17.12.2024
Otan : « Donald Trump met en place un chantage pour obtenir plus de l’Europe »
Presse
15 février 2024
La présence des États-Unis en Europe est de leur propre intérêt
Ces déclarations ont créé un choc chez les Européens déjà angoissés de voir l’Otan menacée en cas d’élection de Donald Trump et qui voient leur pire cauchemar confirmé par ses déclarations. Qu’en est-il en réalité ? Lorsque Donald Trump était président, le lien transatlantique s’est affaibli et Donald Trump avait pris cette distance tant d’ailleurs avec les alliés européens qu’avec les alliés asiatiques des États-Unis – Japon et Corée du Sud.
On craint en Europe que son second mandat soit encore pire que le premier parce qu’il n’aurait plus rien à perdre et qu’il voudrait se venger de ces pays européens qui lui ont toujours préféré Joe Biden. Il y a un côté de vengeance personnelle aussi dans les menaces qu’il peut faire. Et ses électeurs se disent qu’il faut plutôt dépenser pour lutter contre l’immigration venue du Mexique que contre l’agression de l’Ukraine. En réalité, il y a une grande part de bluff chez Donald Trump. La réalité est assez différente.
Les États-Unis ne sont pas présents en Europe pour l’intérêt des Européens, ils le sont depuis toujours dans leur propre intérêt. Si les États-Unis sont venus en Europe à la fin de la Seconde Guerre mondiale, c’était pour que l’Union soviétique ne contrôle pas l’ensemble du continent européen. Ils étaient là autant pour défendre leurs intérêts géopolitiques que la liberté des Européens.
L’influence américaine en Europe
Est-ce que ces intérêts géopolitiques ont beaucoup changé ? Non, évidemment le défi russe n’est pas comparable à ce qu’était le défi soviétique. Mais la présence américaine en Europe et le fait que les États-Unis garantissent la sécurité des pays européens contre une menace russe qui a beaucoup grandi depuis le déclenchement de la guerre en Ukraine, correspondent aux intérêts des États-Unis. En échange de cette protection, ils bénéficient d’une influence considérable dans tous les domaines – politiques, commerciaux et stratégiques.

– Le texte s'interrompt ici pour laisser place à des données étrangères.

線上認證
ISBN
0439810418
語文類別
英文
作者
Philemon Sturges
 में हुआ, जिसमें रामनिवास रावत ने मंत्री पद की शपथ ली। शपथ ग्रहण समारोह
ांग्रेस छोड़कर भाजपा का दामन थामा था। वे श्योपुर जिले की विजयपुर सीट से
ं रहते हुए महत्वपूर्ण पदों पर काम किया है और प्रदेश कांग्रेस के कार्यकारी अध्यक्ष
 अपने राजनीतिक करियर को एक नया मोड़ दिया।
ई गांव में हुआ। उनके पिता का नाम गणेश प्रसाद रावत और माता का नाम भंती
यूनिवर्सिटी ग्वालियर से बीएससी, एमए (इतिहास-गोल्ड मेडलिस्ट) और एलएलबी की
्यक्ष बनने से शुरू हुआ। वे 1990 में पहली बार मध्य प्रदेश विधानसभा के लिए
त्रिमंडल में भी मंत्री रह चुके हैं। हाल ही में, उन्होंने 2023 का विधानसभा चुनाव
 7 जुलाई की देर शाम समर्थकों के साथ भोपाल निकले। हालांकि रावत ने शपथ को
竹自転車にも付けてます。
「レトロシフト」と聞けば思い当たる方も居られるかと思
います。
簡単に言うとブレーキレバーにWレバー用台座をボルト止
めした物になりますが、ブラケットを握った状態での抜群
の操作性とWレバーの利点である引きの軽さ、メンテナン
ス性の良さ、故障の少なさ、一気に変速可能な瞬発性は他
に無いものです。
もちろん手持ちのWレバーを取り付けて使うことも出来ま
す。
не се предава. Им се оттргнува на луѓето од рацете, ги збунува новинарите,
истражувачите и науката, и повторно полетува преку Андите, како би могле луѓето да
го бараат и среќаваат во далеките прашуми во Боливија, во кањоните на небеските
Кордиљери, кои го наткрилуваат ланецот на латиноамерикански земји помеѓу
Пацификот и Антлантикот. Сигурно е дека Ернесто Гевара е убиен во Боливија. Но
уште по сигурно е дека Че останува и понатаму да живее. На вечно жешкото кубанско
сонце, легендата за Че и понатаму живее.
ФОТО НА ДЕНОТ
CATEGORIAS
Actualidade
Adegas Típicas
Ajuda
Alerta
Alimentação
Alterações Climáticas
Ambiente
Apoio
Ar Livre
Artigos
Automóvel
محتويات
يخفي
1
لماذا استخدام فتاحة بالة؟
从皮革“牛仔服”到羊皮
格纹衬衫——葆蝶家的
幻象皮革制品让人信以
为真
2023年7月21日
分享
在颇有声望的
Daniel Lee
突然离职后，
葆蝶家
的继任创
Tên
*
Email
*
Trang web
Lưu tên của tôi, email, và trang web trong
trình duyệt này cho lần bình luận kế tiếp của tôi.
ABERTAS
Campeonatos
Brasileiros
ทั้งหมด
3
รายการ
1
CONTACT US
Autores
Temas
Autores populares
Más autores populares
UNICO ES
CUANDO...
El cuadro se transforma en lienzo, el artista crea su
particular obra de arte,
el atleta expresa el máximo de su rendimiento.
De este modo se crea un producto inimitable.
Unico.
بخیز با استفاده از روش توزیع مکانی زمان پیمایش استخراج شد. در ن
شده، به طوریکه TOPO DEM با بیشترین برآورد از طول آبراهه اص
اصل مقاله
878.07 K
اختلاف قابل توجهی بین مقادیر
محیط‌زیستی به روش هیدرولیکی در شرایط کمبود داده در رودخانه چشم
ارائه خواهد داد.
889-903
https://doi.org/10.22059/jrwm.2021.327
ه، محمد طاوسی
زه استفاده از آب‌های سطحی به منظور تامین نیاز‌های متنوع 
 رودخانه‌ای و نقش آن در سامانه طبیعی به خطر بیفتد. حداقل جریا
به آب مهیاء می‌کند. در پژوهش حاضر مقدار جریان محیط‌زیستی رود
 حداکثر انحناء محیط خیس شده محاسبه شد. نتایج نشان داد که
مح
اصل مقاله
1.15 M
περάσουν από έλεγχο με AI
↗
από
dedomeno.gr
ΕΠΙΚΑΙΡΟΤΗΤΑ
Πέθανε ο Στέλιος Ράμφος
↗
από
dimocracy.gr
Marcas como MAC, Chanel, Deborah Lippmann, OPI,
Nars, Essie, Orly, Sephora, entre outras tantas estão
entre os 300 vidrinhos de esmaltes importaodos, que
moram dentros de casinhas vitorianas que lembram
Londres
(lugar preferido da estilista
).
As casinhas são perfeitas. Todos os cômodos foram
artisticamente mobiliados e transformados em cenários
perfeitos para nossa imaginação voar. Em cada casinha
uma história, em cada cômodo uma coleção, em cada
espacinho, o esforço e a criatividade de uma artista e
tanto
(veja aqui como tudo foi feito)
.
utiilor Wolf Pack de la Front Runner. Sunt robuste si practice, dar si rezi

On constate, depuis le début de la guerre en Ukraine, que leur influence en Europe s’est encore renforcée quand elle s’affaiblissait dans le reste du monde. Si Donald Trump avait de réelles velléités de rompre ce lien, le Pentagone, le département d’État, la CIA et tous les services de sécurité des États-Unis n’hésiteraient pas à lui rappeler cette réalité : les États-Unis bénéficient beaucoup plus de ce lien transatlantique qu’il ne leur coûte, ne serait-ce qu’en ventes d’armes. Les achats d’armes des pays européens en dehors de la production nationale l’ont été à hauteur de 63 % auprès des États-Unis.
Garantir la sécurité des Européens est un atout formidable pour les États-Unis. Donald Trump va certainement user du chantage auprès des pays européens pour qu’ils dépensent plus – en achetant du matériel militaire américain et aussi en réduisant ainsi le déficit commercial des États-Unis – sous menace de suspendre l’engagement américain. Face à ces dernières, les pays européens auraient le choix d’affirmer leur volonté d’autonomie et donc de se passer du soutien américain. Mais le climat de crispation et de crainte face à la Russie pour un certain nombre d’entre eux, et notamment les pays de l’Est, les pousse plutôt à chercher à tout faire pour que les États-Unis maintiennent leur lien stratégique avec l’Europe.
Il ne faut pas oublier qu’au cours de la présidence de Donald Trump, la Pologne était prête à payer deux milliards de dollars aux États-Unis pour construire une base militaire qui aurait été baptisée « Fort Trump ». La peur de la Russie et le sentiment depuis assez longtemps de docilité par rapport aux États-Unis l’emportent. Donald Trump a toujours parié sur l’art du deal et de la négociation. Il met là en place un chantage pour obtenir plus de la part des pays européens. À ces derniers de choisir s’ils en concluent que l’autonomie stratégique européenne est de ce fait un choix moins risqué, ou s’ils satisfont les exigences de Donald Trump pour conserver le parapluie américain.